*** DATASET CONTENT ***

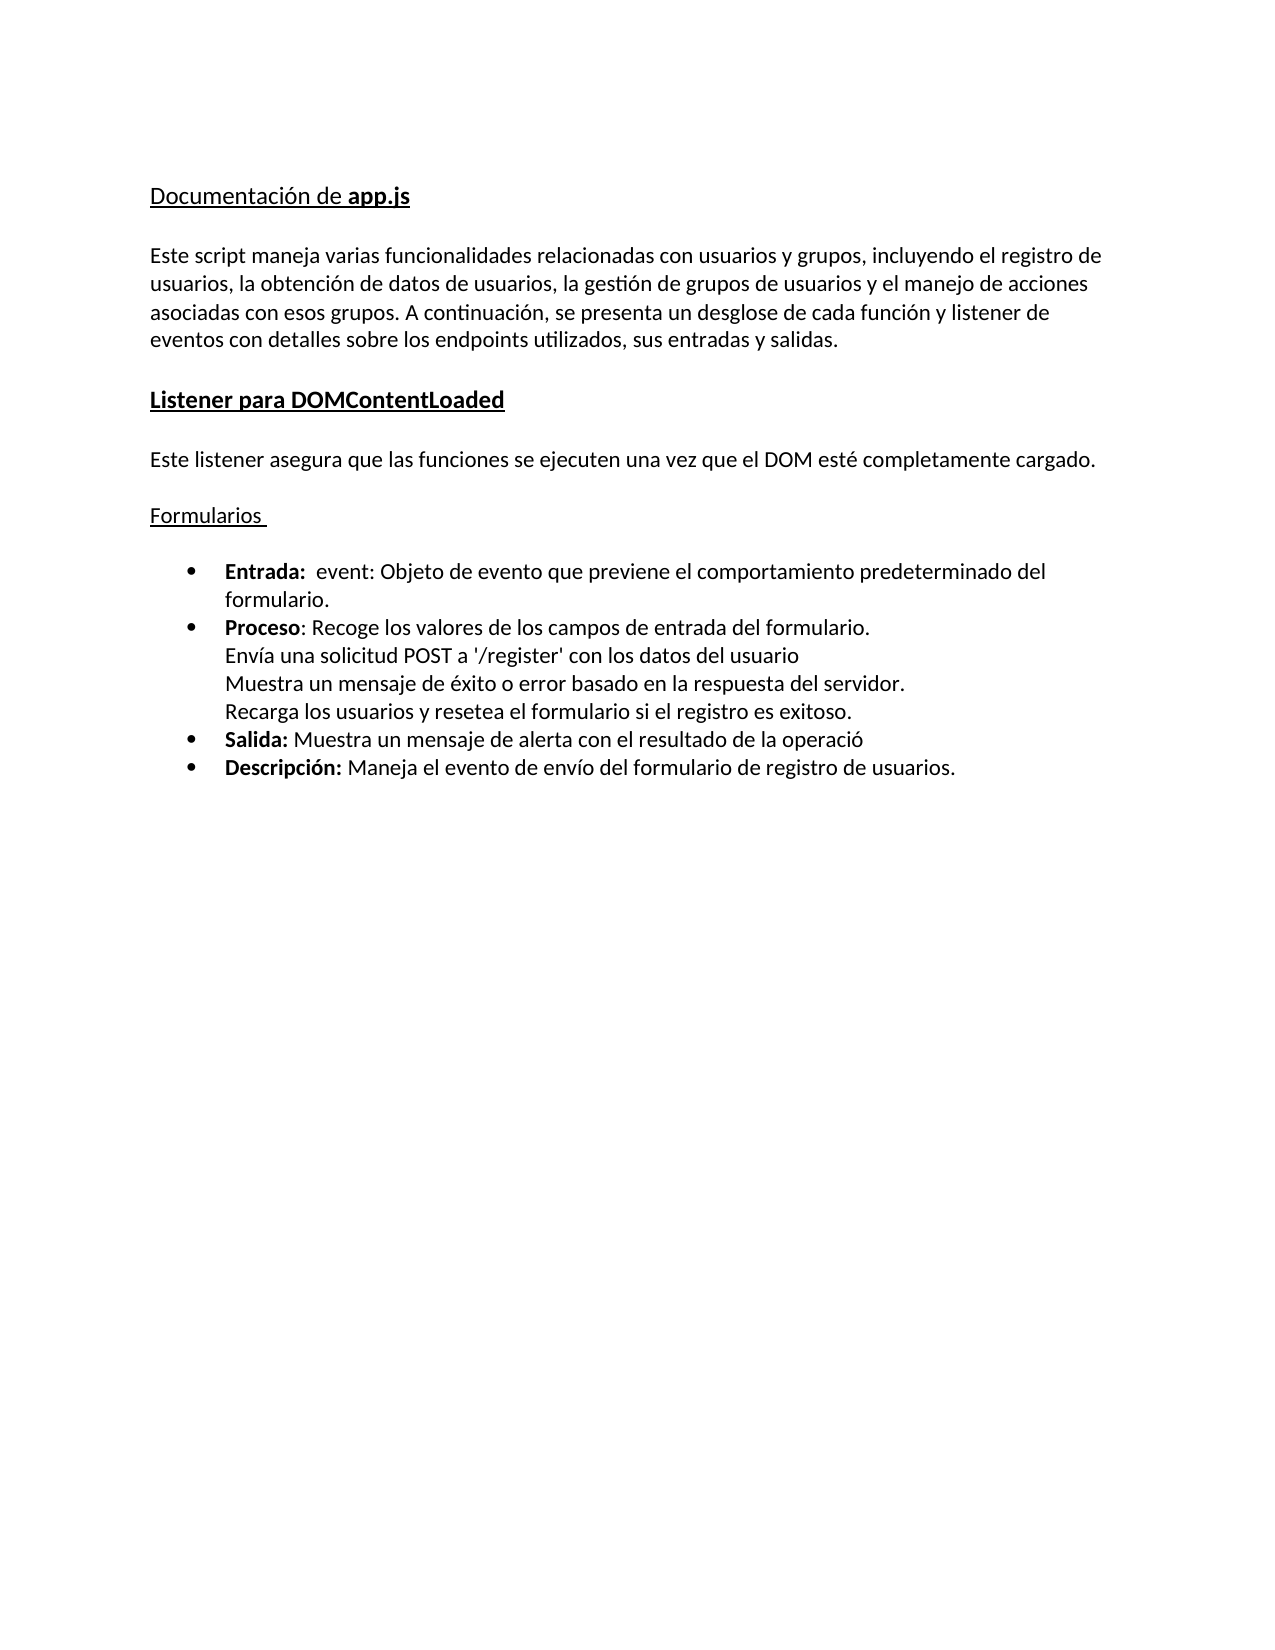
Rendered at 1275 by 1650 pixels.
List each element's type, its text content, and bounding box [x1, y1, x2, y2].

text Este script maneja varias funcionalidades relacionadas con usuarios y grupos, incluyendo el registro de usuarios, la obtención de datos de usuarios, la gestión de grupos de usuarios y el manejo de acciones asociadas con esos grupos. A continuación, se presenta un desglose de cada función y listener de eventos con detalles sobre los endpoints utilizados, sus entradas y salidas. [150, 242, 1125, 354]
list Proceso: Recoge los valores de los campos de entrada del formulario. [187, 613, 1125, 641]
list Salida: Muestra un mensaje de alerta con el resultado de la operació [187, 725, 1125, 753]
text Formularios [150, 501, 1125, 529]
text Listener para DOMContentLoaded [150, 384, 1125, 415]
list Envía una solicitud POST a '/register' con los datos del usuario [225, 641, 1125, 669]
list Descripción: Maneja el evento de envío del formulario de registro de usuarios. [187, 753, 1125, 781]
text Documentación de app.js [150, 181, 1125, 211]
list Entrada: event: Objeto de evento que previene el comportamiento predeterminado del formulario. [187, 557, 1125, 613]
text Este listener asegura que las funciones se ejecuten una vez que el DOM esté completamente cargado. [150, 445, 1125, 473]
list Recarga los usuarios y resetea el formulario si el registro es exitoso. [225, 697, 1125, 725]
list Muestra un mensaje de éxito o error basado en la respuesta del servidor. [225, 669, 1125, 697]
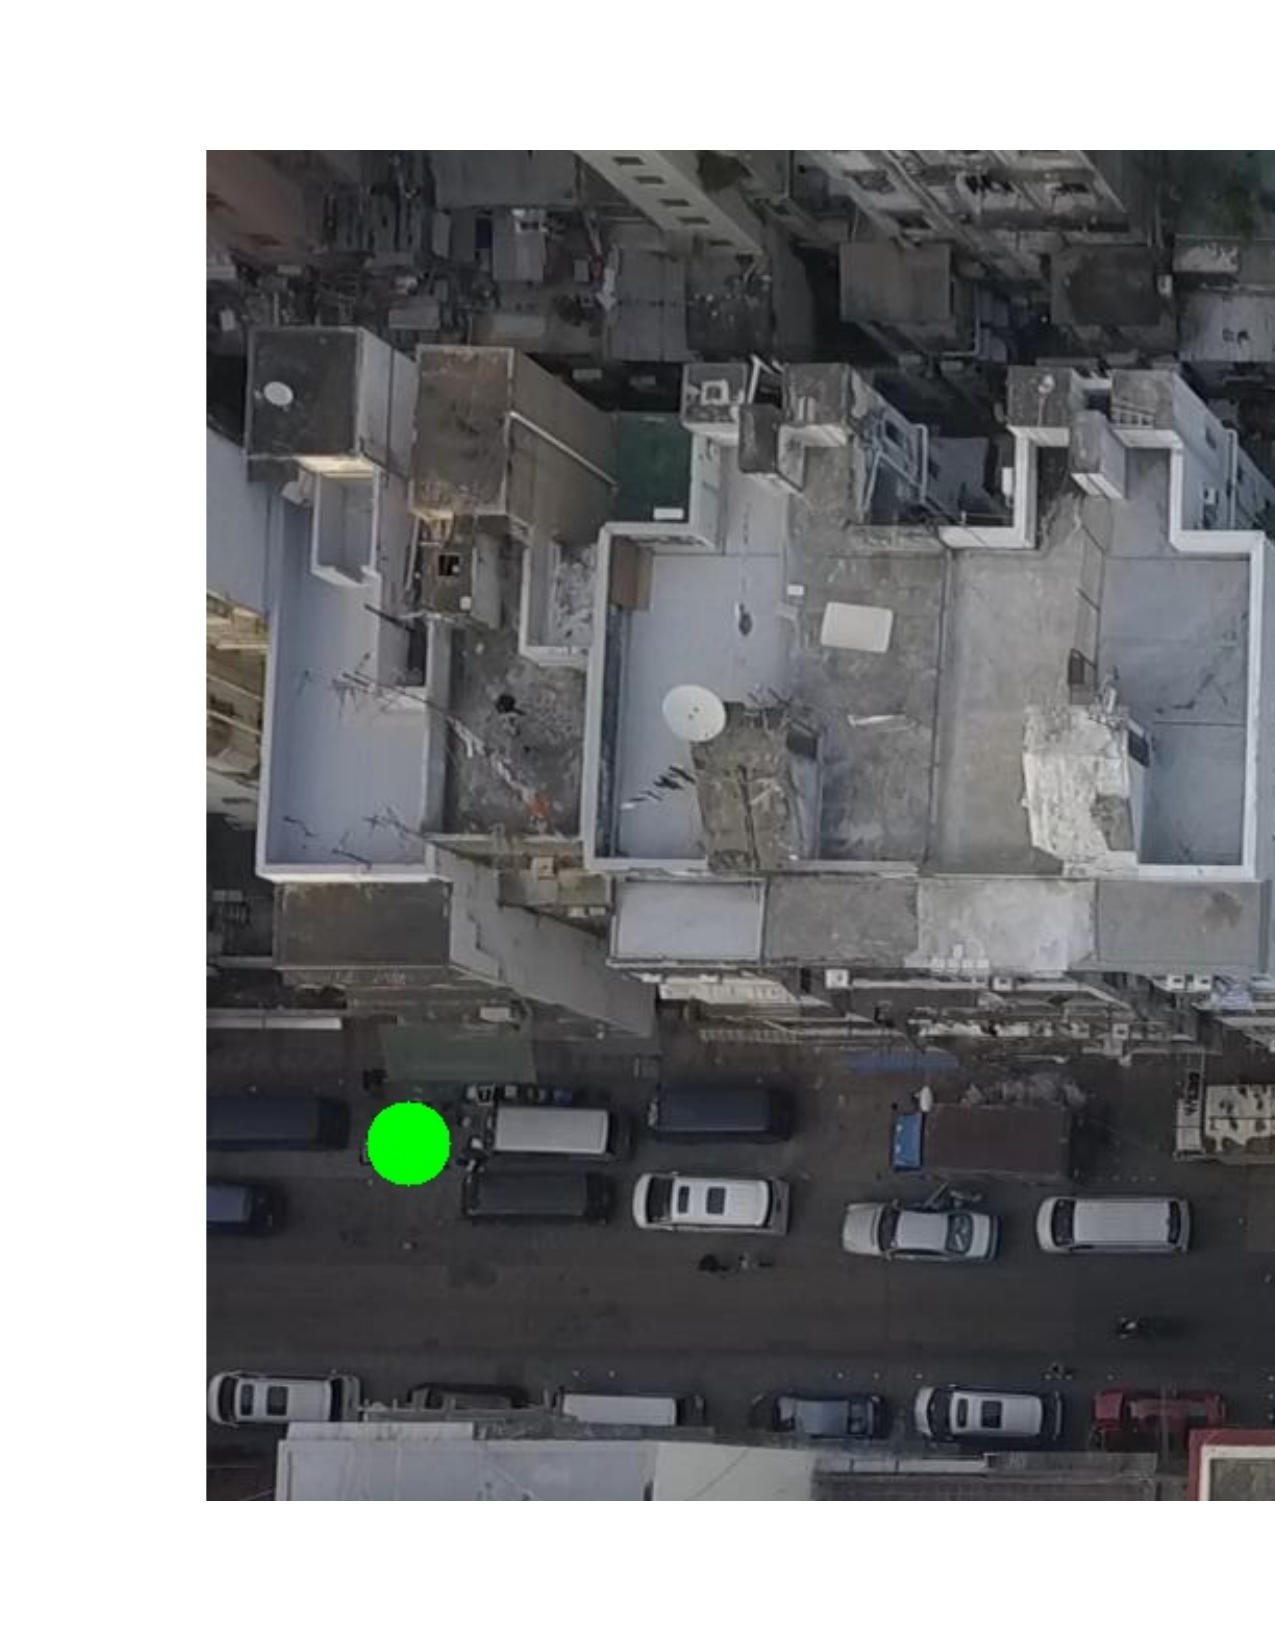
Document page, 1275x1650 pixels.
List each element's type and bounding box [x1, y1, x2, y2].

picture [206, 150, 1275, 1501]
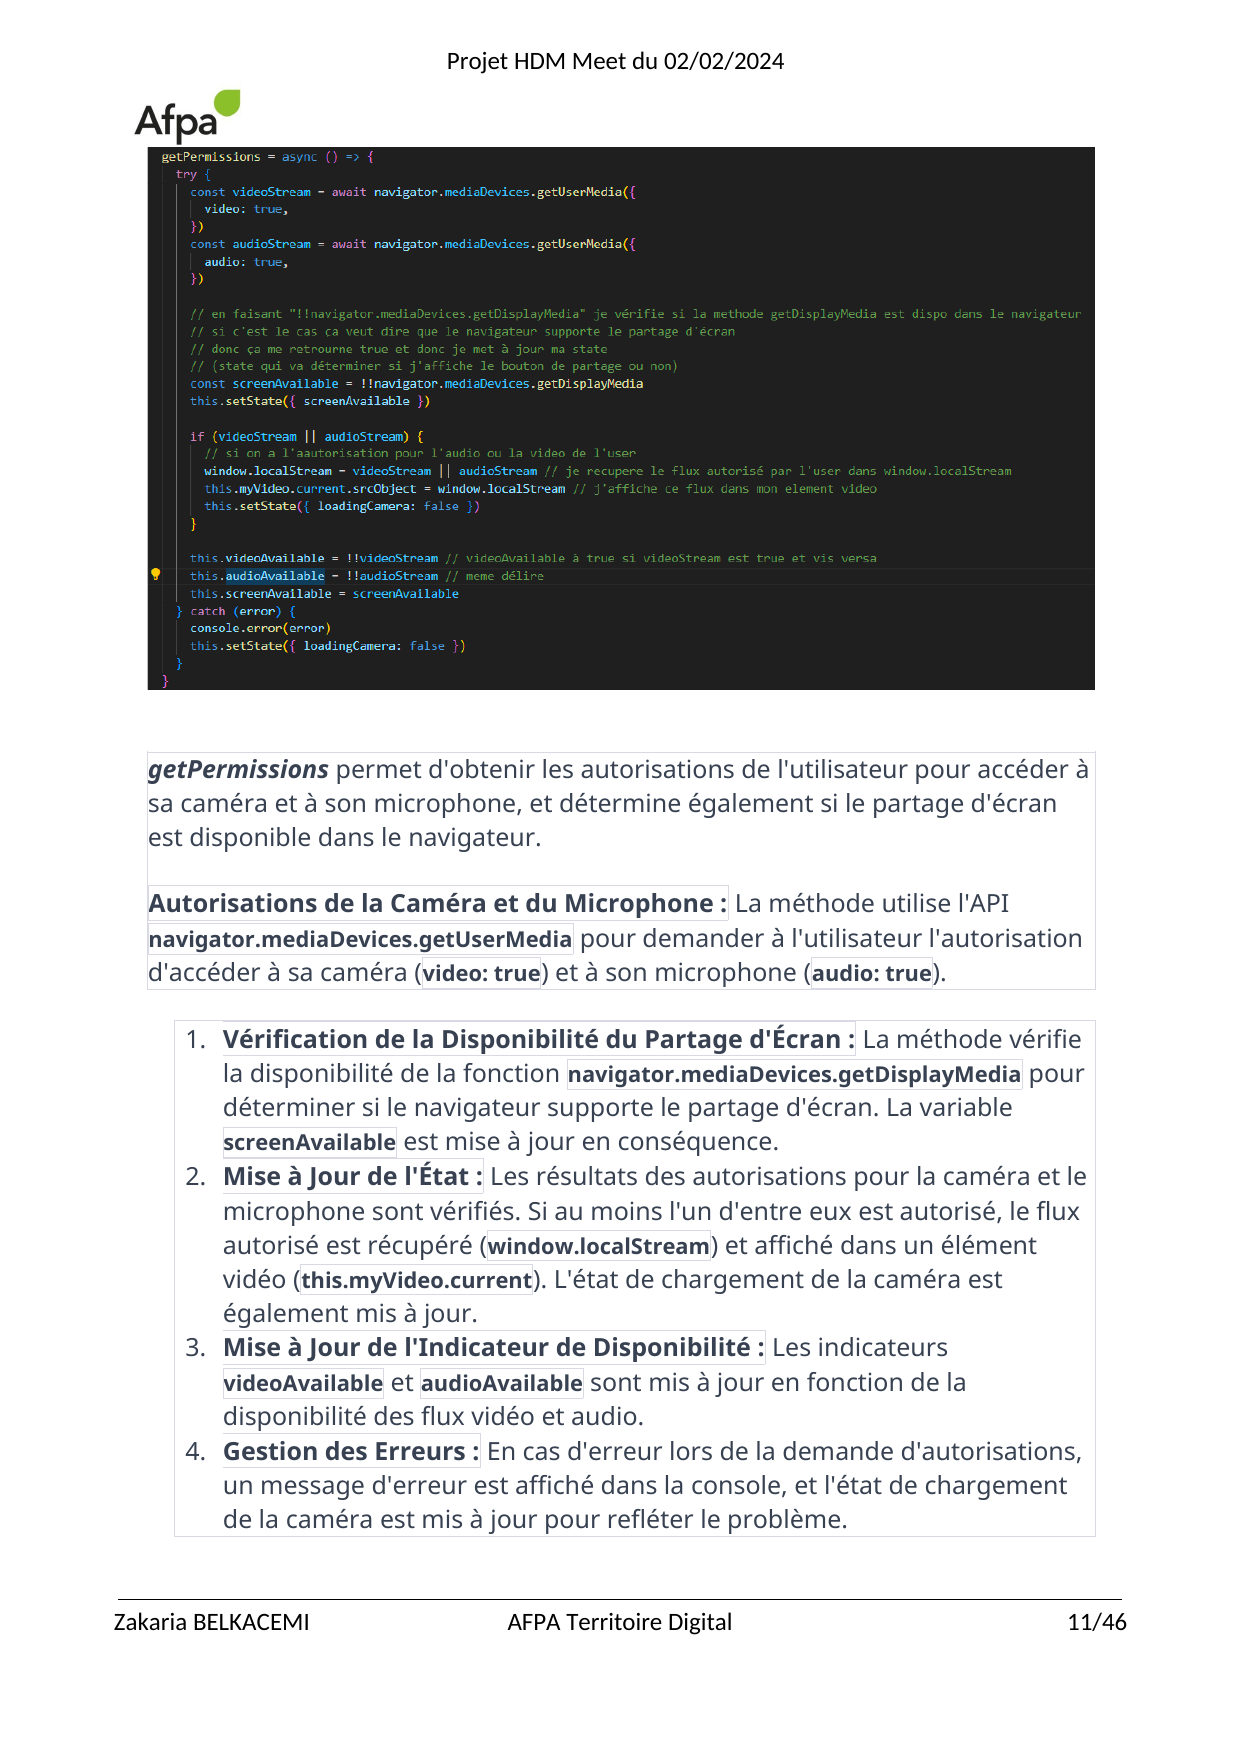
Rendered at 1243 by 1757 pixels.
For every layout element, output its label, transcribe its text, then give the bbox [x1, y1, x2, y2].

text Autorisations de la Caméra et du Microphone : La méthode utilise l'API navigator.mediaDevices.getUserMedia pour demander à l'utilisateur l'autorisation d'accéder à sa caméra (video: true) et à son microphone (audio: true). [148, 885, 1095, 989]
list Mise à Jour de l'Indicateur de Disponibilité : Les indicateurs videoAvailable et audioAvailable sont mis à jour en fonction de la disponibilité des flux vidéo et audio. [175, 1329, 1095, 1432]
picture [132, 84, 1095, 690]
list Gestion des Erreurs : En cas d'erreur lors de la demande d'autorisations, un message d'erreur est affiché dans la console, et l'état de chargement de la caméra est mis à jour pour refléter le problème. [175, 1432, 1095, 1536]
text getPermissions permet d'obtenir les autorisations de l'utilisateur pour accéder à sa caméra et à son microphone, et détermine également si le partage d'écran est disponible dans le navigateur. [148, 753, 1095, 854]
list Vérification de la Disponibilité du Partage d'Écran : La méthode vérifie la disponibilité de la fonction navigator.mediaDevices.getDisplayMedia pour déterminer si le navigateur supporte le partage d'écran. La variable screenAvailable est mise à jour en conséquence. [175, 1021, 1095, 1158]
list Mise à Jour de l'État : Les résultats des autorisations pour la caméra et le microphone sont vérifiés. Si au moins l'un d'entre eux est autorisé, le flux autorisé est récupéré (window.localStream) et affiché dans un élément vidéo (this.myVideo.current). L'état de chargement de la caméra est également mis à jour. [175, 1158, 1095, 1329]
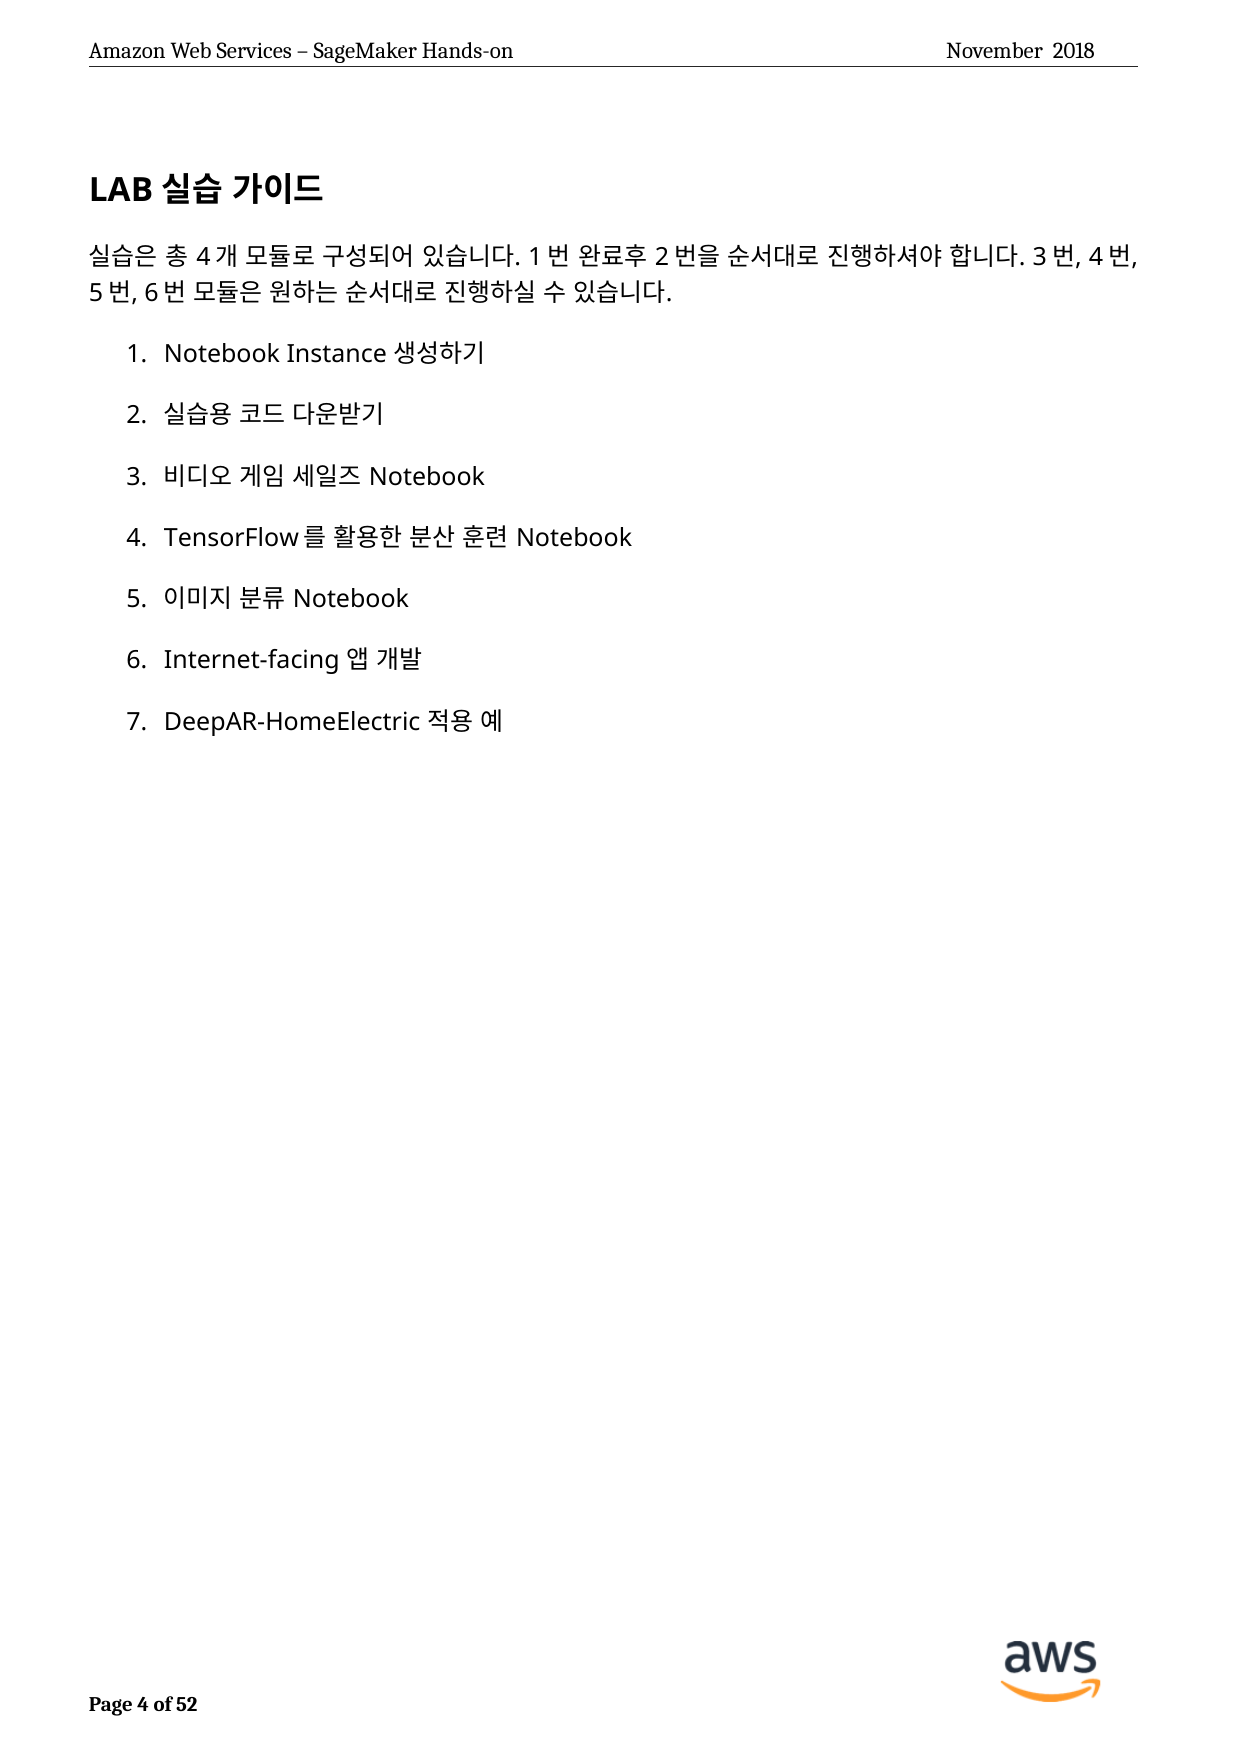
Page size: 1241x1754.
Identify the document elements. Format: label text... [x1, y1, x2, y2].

*** End of DATASET CONTENT ***

### TASK STATEMENT
The whole listing is to be duplicated verbatim, apart from its images.

### FINAL ANSWER
Rendered at 1275 by 1650 pixels.
List each element's type, its text content, and bounding box [x1, y1, x2, y2].

text Este script maneja varias funcionalidades relacionadas con usuarios y grupos, incluyendo el registro de usuarios, la obtención de datos de usuarios, la gestión de grupos de usuarios y el manejo de acciones asociadas con esos grupos. A continuación, se presenta un desglose de cada función y listener de eventos con detalles sobre los endpoints utilizados, sus entradas y salidas. [150, 242, 1125, 354]
list Proceso: Recoge los valores de los campos de entrada del formulario. [187, 613, 1125, 641]
list Salida: Muestra un mensaje de alerta con el resultado de la operació [187, 725, 1125, 753]
text Formularios [150, 501, 1125, 529]
text Listener para DOMContentLoaded [150, 384, 1125, 415]
list Envía una solicitud POST a '/register' con los datos del usuario [225, 641, 1125, 669]
list Descripción: Maneja el evento de envío del formulario de registro de usuarios. [187, 753, 1125, 781]
text Documentación de app.js [150, 181, 1125, 211]
list Entrada: event: Objeto de evento que previene el comportamiento predeterminado del formulario. [187, 557, 1125, 613]
text Este listener asegura que las funciones se ejecuten una vez que el DOM esté completamente cargado. [150, 445, 1125, 473]
list Recarga los usuarios y resetea el formulario si el registro es exitoso. [225, 697, 1125, 725]
list Muestra un mensaje de éxito o error basado en la respuesta del servidor. [225, 669, 1125, 697]
Document page, 1275x1650 pixels.
List each element's type and bounding box [x1, y1, x2, y2].

picture [206, 150, 1275, 1501]
Rendered at 1243 by 1757 pixels.
For every layout element, output its label, transcribe its text, then give the bbox [x1, y1, x2, y2].

text Autorisations de la Caméra et du Microphone : La méthode utilise l'API navigator.mediaDevices.getUserMedia pour demander à l'utilisateur l'autorisation d'accéder à sa caméra (video: true) et à son microphone (audio: true). [148, 885, 1095, 989]
list Mise à Jour de l'Indicateur de Disponibilité : Les indicateurs videoAvailable et audioAvailable sont mis à jour en fonction de la disponibilité des flux vidéo et audio. [175, 1329, 1095, 1432]
picture [132, 84, 1095, 690]
list Gestion des Erreurs : En cas d'erreur lors de la demande d'autorisations, un message d'erreur est affiché dans la console, et l'état de chargement de la caméra est mis à jour pour refléter le problème. [175, 1432, 1095, 1536]
text getPermissions permet d'obtenir les autorisations de l'utilisateur pour accéder à sa caméra et à son microphone, et détermine également si le partage d'écran est disponible dans le navigateur. [148, 753, 1095, 854]
list Vérification de la Disponibilité du Partage d'Écran : La méthode vérifie la disponibilité de la fonction navigator.mediaDevices.getDisplayMedia pour déterminer si le navigateur supporte le partage d'écran. La variable screenAvailable est mise à jour en conséquence. [175, 1021, 1095, 1158]
list Mise à Jour de l'État : Les résultats des autorisations pour la caméra et le microphone sont vérifiés. Si au moins l'un d'entre eux est autorisé, le flux autorisé est récupéré (window.localStream) et affiché dans un élément vidéo (this.myVideo.current). L'état de chargement de la caméra est également mis à jour. [175, 1158, 1095, 1329]
Page size: 1241x1754.
Identify the document elements. Format: label text... [x1, y1, x2, y2].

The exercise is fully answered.